7. Skillful Mindfulness and Presence: Cultivating mindfulness allows us to direct our attention to the present moment, rather than getting lost in unhealthy thoughts about the past or future. By bringing a kind and curious attention to our experiences, we can develop a more realistic and accepting relationship with our thoughts and emotions, reducing the suffering they may cause.

6. Skillful Effort and Fortitude: By directing our attention and effort towards wholesome actions and mental states, we can gradually transform unhealthy habits and thought patterns. This requires a sustained and patient effort, as well as the fortitude to face challenges and setbacks along the way. With consistent practice, we can cultivate a more positive and resilient mindset, reducing our susceptibility to suffering.

5. Skillful Livelihood: By bringing mindful attention to our work and economic activities, we can ensure that they align with our values and don't contribute to the suffering of ourselves or others. This involves being aware of the impact of our actions and making conscious choices that promote well-being and ethical conduct.

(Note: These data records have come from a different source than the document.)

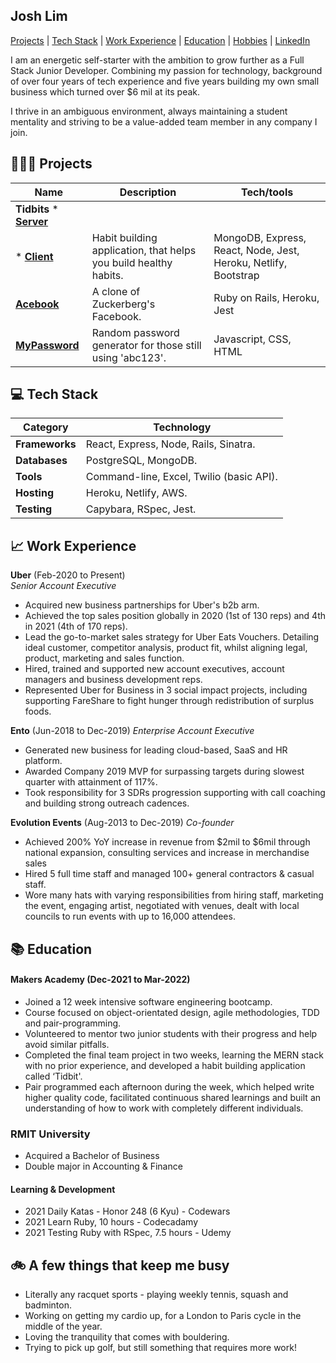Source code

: ## Josh Lim

[Projects](https://github.com/sumo-mailman/CV#-projects) | [Tech Stack](https://github.com/sumo-mailman/CV#-tech-stack) | [Work Experience](https://github.com/sumo-mailman/CV#-work-experience) | [Education](https://github.com/sumo-mailman/CV#-education) | [Hobbies](https://github.com/sumo-mailman/CV#-a-few-things-that-keep-me-busy) | [LinkedIn](https://www.linkedin.com/in/joshlim092/)

I am an energetic self-starter with the ambition to grow further as a Full Stack Junior Developer. Combining my passion for technology, background of over four years of tech experience and five years building my own small business which turned over $6 mil at its peak.

I thrive in an ambiguous environment, always maintaining a student mentality and striving to be a value-added team member in any company I join.

## 👨🏻‍💻 Projects

| Name                                                                  | Description                                                      | Tech/tools    |
| --------------------------------------------------------------------- | ---------------------------------------------------------------- | ------------- |
| **Tidbits** * [**Server**](https://github.com/mat-diak/snacks-server) 
* [**Client**](https://github.com/mikitaro-27/snacks-client)             | Habit building application, that helps you build healthy habits. | MongoDB, Express, React, Node, Jest, Heroku, Netlify, Bootstrap |
| [**Acebook**](https://github.com/sumo-mailman/acebook-MorkSuckerborg) | A clone of Zuckerberg's Facebook.                                | Ruby on Rails, Heroku, Jest |
| [**MyPassword**](https://github.com/sumo-mailman/password-generator)  | Random password generator for those still using 'abc123'.        | Javascript, CSS, HTML    |

## 💻 Tech Stack

| Category       | Technology                               |
| -------------- | ---------------------------------------- |
| **Frameworks** | React, Express, Node, Rails, Sinatra.    |
| **Databases**  | PostgreSQL, MongoDB.                     |
| **Tools**      | Command-line, Excel, Twilio (basic API). |
| **Hosting**    | Heroku, Netlify, AWS. |
| **Testing**    | Capybara, RSpec, Jest.                   |

## 📈 Work Experience

**Uber** (Feb-2020 to Present)  
_Senior Account Executive_

- Acquired new business partnerships for Uber's b2b arm.
- Achieved the top sales position globally in 2020 (1st of 130 reps) and 4th in 2021 (4th of 170 reps).
- Lead the go-to-market sales strategy for Uber Eats Vouchers. Detailing ideal customer, competitor analysis, product fit, whilst aligning legal, product, marketing and sales function.
- Hired, trained and supported new account executives, account managers and business development reps.
- Represented Uber for Business in 3 social impact projects, including supporting FareShare to fight hunger through redistribution of surplus foods.

**Ento** (Jun-2018 to Dec-2019)
_Enterprise Account Executive_

- Generated new business for leading cloud-based, SaaS and HR platform.
- Awarded Company 2019 MVP for surpassing targets during slowest quarter with attainment of 117%.
- Took responsibility for 3 SDRs progression supporting with call coaching and building strong outreach cadences.

**Evolution Events** (Aug-2013 to Dec-2019)
_Co-founder_

- Achieved 200% YoY increase in revenue from $2mil to $6mil through national expansion, consulting services and increase in merchandise sales
- Hired 5 full time staff and managed 100+ general contractors & casual staff.
- Wore many hats with varying responsibilities from hiring staff, marketing the event, engaging artist, negotiated with venues, dealt with local councils to run events with up to 16,000 attendees.

## 📚 Education

#### Makers Academy (Dec-2021 to Mar-2022)

- Joined a 12 week intensive software engineering bootcamp.
- Course focused on object-orientated design, agile methodologies, TDD and pair-programming.
- Volunteered to mentor two junior students with their progress and help avoid similar pitfalls.
- Completed the final team project in two weeks, learning the MERN stack with no prior experience, and developed a habit building application called ‘Tidbit'.
- Pair programmed each afternoon during the week, which helped write higher quality code, facilitated continuous shared learnings and built an understanding of how to work with completely different individuals.

### RMIT University
- Acquired a Bachelor of Business
- Double major in Accounting & Finance

#### Learning & Development
- 2021 Daily Katas - Honor 248 (6 Kyu) - Codewars
- 2021 Learn Ruby, 10 hours - Codecadamy
- 2021 Testing Ruby with RSpec, 7.5 hours - Udemy

## 🚲 A few things that keep me busy

- Literally any racquet sports - playing weekly tennis, squash and badminton.
- Working on getting my cardio up, for a London to Paris cycle in the middle of the year.
- Loving the tranquility that comes with bouldering.
- Trying to pick up golf, but still something that requires more work!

4. Skillful Action: Cultivating healthy attention allows us to be more mindful of our actions (karma) and their consequences. By bringing awareness to our bodily actions and behaviors, we can make more compassionate and ethical choices, reducing the suffering caused by harmful or unskillful actions.

3. Skillful Communication: Paying close attention to our speech and communication patterns helps us recognize when we may be engaging in unhealthy or harmful forms of communication. By cultivating mindful and compassionate attention, we can communicate in a way that is truthful, kind, and helpful, fostering understanding and connection rather than division and suffering.

2. Skillful Resolve/Intention/Aspiration: By directing our attention and intention towards personal growth, liberation, and the welfare of all beings, we create a strong foundation for our practice. This wholesome resolve helps us stay committed to the path, even in the face of difficulties, and aligns our actions with our deepest values and aspirations.

1. Skillful Understanding: Cultivating clear and focused attention is essential for developing a deep understanding of the Four Noble Truths and the nature of Reality. By directing our attention towards the study and contemplation of these teachings, we can gain insights that help us recognize and let go of the mental patterns and behaviors that contribute to bonding our attention to the mind's suffering.

In my direct experience, by integrating the cultivation of healthy attention into each aspect of the Eightfold Path, we can more effectively work towards dissolving suffering and experiencing greater peace, clarity, and well-being in our lives.

If we engage in the practice but still find ourselves suffering due to our attention being captured by the mind's narratives, then we may have lost sight of the true purpose of Zen practice and training. The ultimate goal is to liberate ourselves from the aspects of the mind that default into negativity and suffering, allowing us to align our attention and intentions with our True Nature... Universal Loving Presence.

一We Are the Practice Itself

Calligraphy note: 本性 (Honnō) in the context of Zen practice means "Original Nature."